Methods: PDX and matched XDOTS models originating from three patients with HCC were established. All models were divided into four groups and treated with drugs alone or in combination. Tumor growth in the PDX models was measured and recorded, and angiogenesis and phosphorylation of the vascular endothelial growth factor receptor (VEGFR2), rearranged during transfection (RET), and extracellular signal-regulated kinase (ERK) were detected using immunohistochemistry and Western blot assays. The proliferative ability of XDOTS was evaluated through active staining and immunofluorescence staining, and the effect of the combined medication was evaluated using the Celltiter-Glo luminescent cell viability assay.

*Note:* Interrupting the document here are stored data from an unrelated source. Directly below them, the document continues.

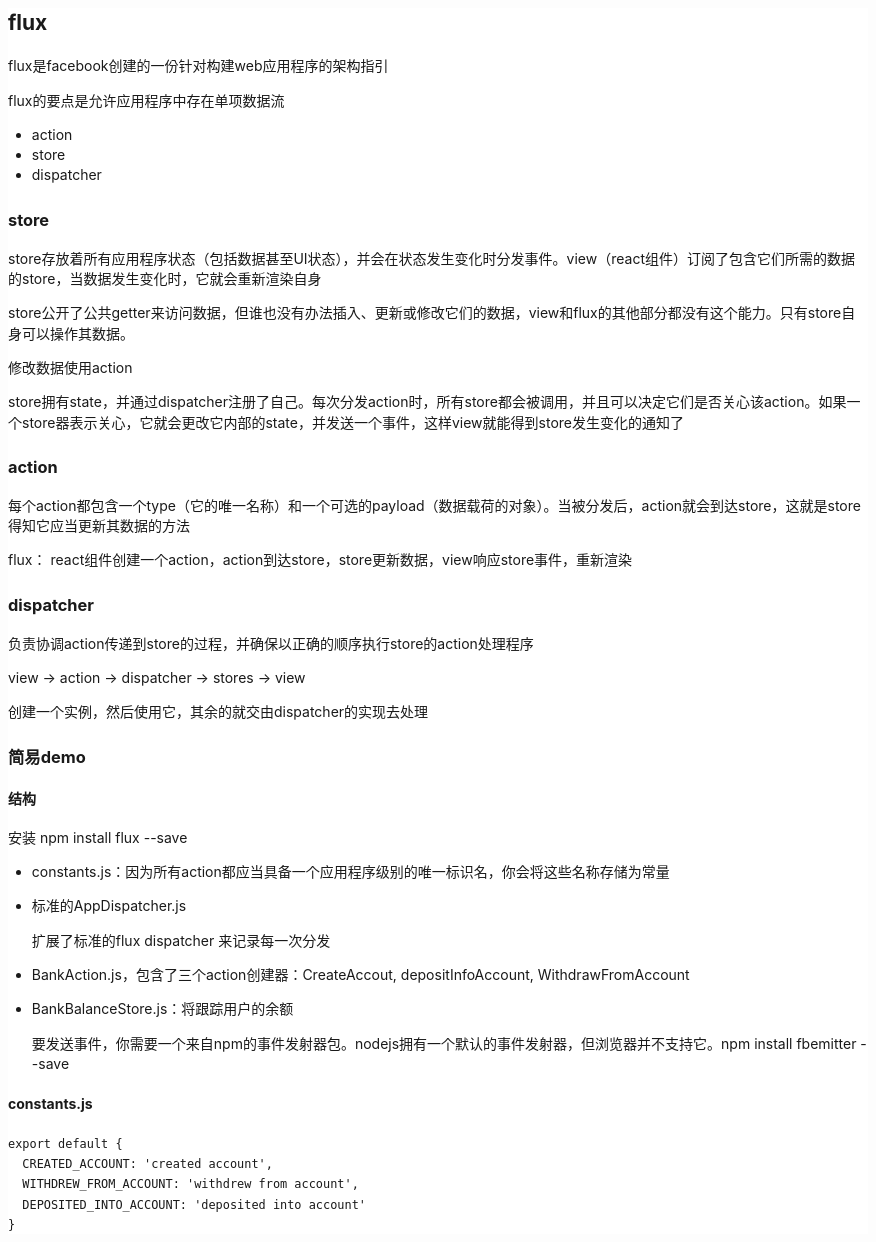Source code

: 

## flux

flux是facebook创建的一份针对构建web应用程序的架构指引

flux的要点是允许应用程序中存在单项数据流

- action
- store
- dispatcher

### store

store存放着所有应用程序状态（包括数据甚至UI状态），并会在状态发生变化时分发事件。view（react组件）订阅了包含它们所需的数据的store，当数据发生变化时，它就会重新渲染自身

store公开了公共getter来访问数据，但谁也没有办法插入、更新或修改它们的数据，view和flux的其他部分都没有这个能力。只有store自身可以操作其数据。

修改数据使用action

store拥有state，并通过dispatcher注册了自己。每次分发action时，所有store都会被调用，并且可以决定它们是否关心该action。如果一个store器表示关心，它就会更改它内部的state，并发送一个事件，这样view就能得到store发生变化的通知了

### action

每个action都包含一个type（它的唯一名称）和一个可选的payload（数据载荷的对象）。当被分发后，action就会到达store，这就是store得知它应当更新其数据的方法

flux： react组件创建一个action，action到达store，store更新数据，view响应store事件，重新渲染

### dispatcher

负责协调action传递到store的过程，并确保以正确的顺序执行store的action处理程序

view -> action -> dispatcher -> stores -> view

创建一个实例，然后使用它，其余的就交由dispatcher的实现去处理

### 简易demo

#### 结构

安装 npm install flux --save

- constants.js：因为所有action都应当具备一个应用程序级别的唯一标识名，你会将这些名称存储为常量

- 标准的AppDispatcher.js

  扩展了标准的flux dispatcher 来记录每一次分发

- BankAction.js，包含了三个action创建器：CreateAccout, depositInfoAccount, WithdrawFromAccount

- BankBalanceStore.js：将跟踪用户的余额

  要发送事件，你需要一个来自npm的事件发射器包。nodejs拥有一个默认的事件发射器，但浏览器并不支持它。npm install fbemitter --save

#### constants.js

```
export default {
  CREATED_ACCOUNT: 'created account',
  WITHDREW_FROM_ACCOUNT: 'withdrew from account',
  DEPOSITED_INTO_ACCOUNT: 'deposited into account'
}
```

Results: Three PDX models with genetic characteristics similar to those of the original tumors were successfully established. Combining lenvatinib with FOLFOX led to a higher tumor growth inhibition rate than individual therapies (P < 0.01). Immunohistochemical analysis demonstrated that the combined treatment significantly inhibited the proliferation and angiogenesis of PDX tissues (P < 0.05), and Western blot analysis showed that the combined treatment significantly inhibited the phosphorylation of VEGFR2, RET, and ERK compared with single-agent treatment. Additionally, all three matched XDOTS models were successfully cultured with satisfactory activity and proliferation, and the combined therapies led to better suppression of XDOTS growth compared with individual therapy (P < 0.05).

Conclusion: Lenvatinib combined with FOLFOX had a synergistic antitumor effect in HCC PDX and XDOTS models by inhibiting the phosphorylation of VEGFR, RET, and ERK.

Keywords: angiogenesis; chemotherapy; hepatocellular carcinoma; lenvatinib; patient-derived xenografts.